When a cheaper or faster model keeps failing structured output validation, fallback_model escalates to a more capable model for one extra attempt. The fallback sees the full correction history from previous failures.

agent = Agent(
    name="Extractor",
    model="gpt-5.4-nano",          # fast/cheap for first attempts
    resilience=ResilienceConfig(
        fallback_model="gpt-5.4",   # escalate to larger model on exhaustion
    ),
)

The escalation sequence: primary model attempts → self-correction retries → fallback model attempt → on_exhaustion behaviour.

Per-Tool Overrides¶

Override any ResilienceConfig field for specific tools:

resilience = ResilienceConfig(
    max_retries=3,
    strategy="exponential_jitter",
    tool_overrides={
        "payment_api": {"max_retries": 0},            # never retry payment calls
        "flaky_search": {"max_retries": 5, "base_delay": 0.5},
        "slow_report":  {"timeout_seconds": 300.0},   # 5-minute timeout
    },
)

Each override is a flat dict with any subset of ResilienceConfig fields.

Timeout¶

ResilienceConfig(
    max_retries=3,
    timeout_seconds=30.0,   # per-call timeout; None disables it
)

Timeout applies to each individual attempt.
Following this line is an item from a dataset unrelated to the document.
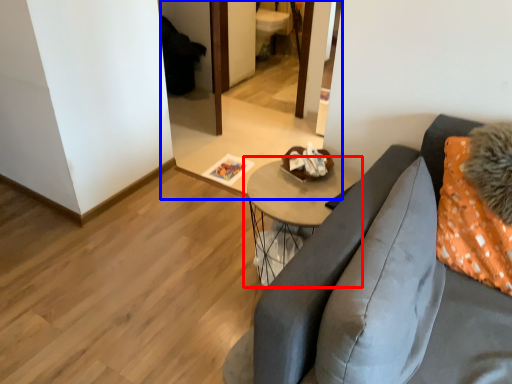
Question: Which point is further to the camera, table (highlighted by a red box) or mirror (highlighted by a blue box)?

Choices:
 (A) table
 (B) mirror

Answer: (B)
A timed-out call raises TimeoutError, which is retryable by default.

Observing Retries¶

Pass a string level to observer for inline output:

agent = Agent(
    name="Bot",
    model=model,
    tools=[...],
    observer="progress",   # shows retry events as they happen
    resilience=ResilienceConfig(max_retries=3),
)

Retry events appear in the output alongside the call and final outcome:

[Bot] [tool-call] a1b2c3d4
  flaky_api(query='data')
[Bot] [tool-failed] a1b2c3d4
  flaky_api ConnectionError: upstream timeout
[Bot] [tool-retry] a1b2c3d4 1/3
  flaky_api ConnectionError: upstream timeout
[Bot] [tool-retry] a1b2c3d4 2/3
  flaky_api ConnectionError: upstream timeout
[Bot] [tool-result] a1b2c3d4 (1.2s)
  flaky_api {status: 'ok', data: ...}

Or inspect after the run:

result = await agent.run("...")
retries = result.events_of("tool.retry")   # one event per failed attempt
for evt in retries:
    print(evt.data["tool_name"], evt.data["attempt"], evt.data["error"])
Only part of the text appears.